Class TransformerEmbeddingNetwork<T>
- Namespace
- AiDotNet.NeuralNetworks
- Assembly
- AiDotNet.dll
A customizable Transformer-based embedding network. This serves as the high-performance foundation for modern sentence and document encoders.
public class TransformerEmbeddingNetwork<T> : NeuralNetworkBase<T>, INeuralNetworkModel<T>, INeuralNetwork<T>, IFullModel<T, Tensor<T>, Tensor<T>>, IModel<Tensor<T>, Tensor<T>, ModelMetadata<T>>, IModelSerializer, ICheckpointableModel, IParameterizable<T, Tensor<T>, Tensor<T>>, IFeatureAware, IFeatureImportance<T>, ICloneable<IFullModel<T, Tensor<T>, Tensor<T>>>, IGradientComputable<T, Tensor<T>, Tensor<T>>, IJitCompilable<T>, IInterpretableModel<T>, IInputGradientComputable<T>, IDisposable, IEmbeddingModel<T>
Type Parameters
TThe numeric type used for calculations (typically float or double).
- Inheritance
-
TransformerEmbeddingNetwork<T>
- Implements
- Derived
- Inherited Members
- Extension Methods
Remarks
This network provides a flexible implementation of the Transformer encoder architecture, enabling the generation of high-quality semantic embeddings.
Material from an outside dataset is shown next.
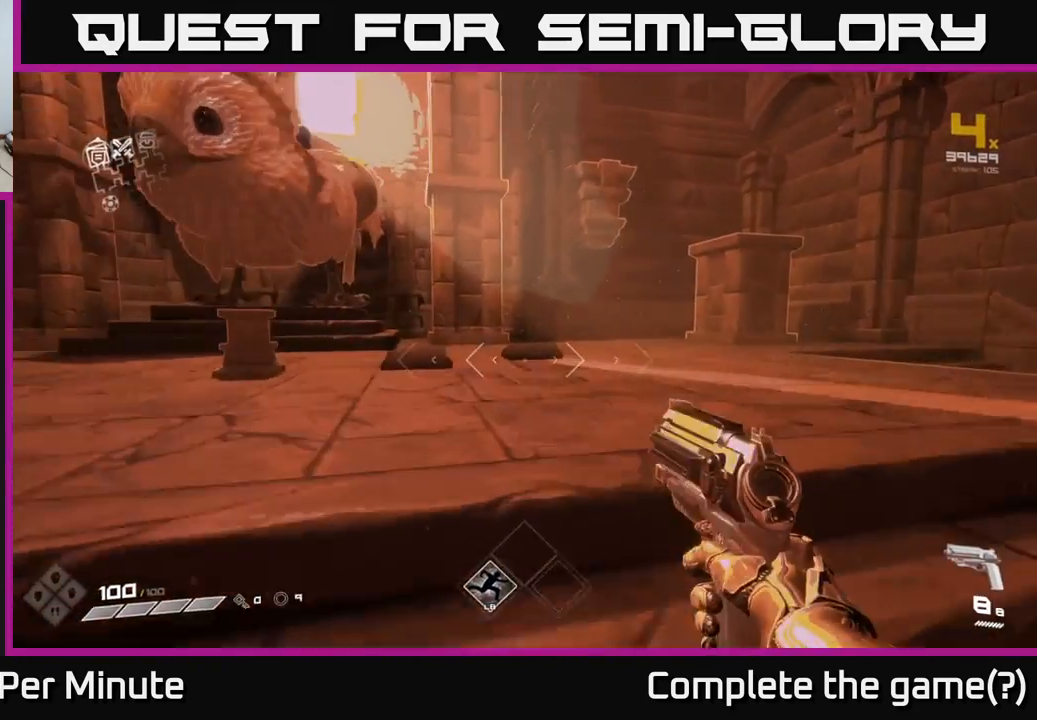
{"buttons": [], "left_stick": "up", "right_stick": "down-right", "events": [[50, "left_stick", "up-left"], [117, "right_stick", "down-left"], [200, "left_stick", "up"], [283, "right_stick", "center"], [483, "right_stick", "down-right"]]}
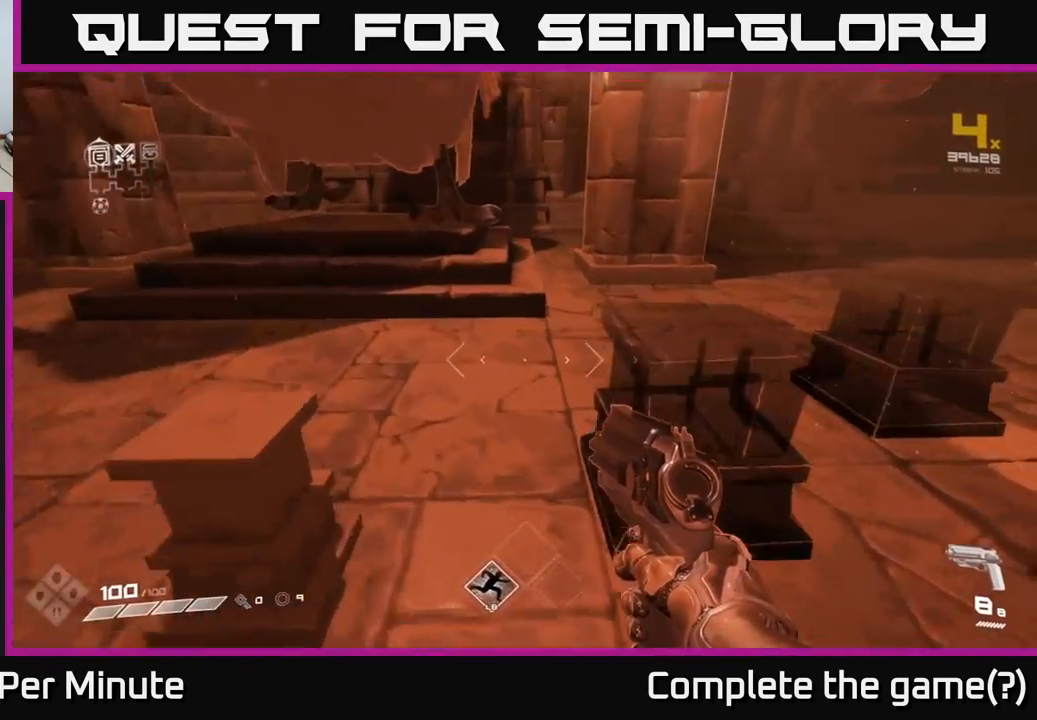
{"buttons": [], "left_stick": "center", "right_stick": "center", "events": [[17, "left_stick", "up-right"], [117, "left_stick", "center"], [150, "right_stick", "center"], [317, "left_stick", "right"], [467, "left_stick", "center"]]}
It supports multiple pooling strategies (Mean, Max, ClsToken) to aggregate token-level information.
For Beginners: This is a "universal reading brain." Transformers are the most powerful type of AI for understanding language because they can look at every word in a sentence at the same time and see how they all relate. This customizable version lets you decide how many layers of thinking the brain should have, and how it should summarize its thoughts into a final list of numbers (the embedding).
Constructors
TransformerEmbeddingNetwork(NeuralNetworkArchitecture<T>, ITokenizer?, IGradientBasedOptimizer<T, Tensor<T>, Tensor<T>>?, int, int, int, int, int, int, PoolingStrategy, ILossFunction<T>?, double)
Initializes a new instance of the TransformerEmbeddingNetwork.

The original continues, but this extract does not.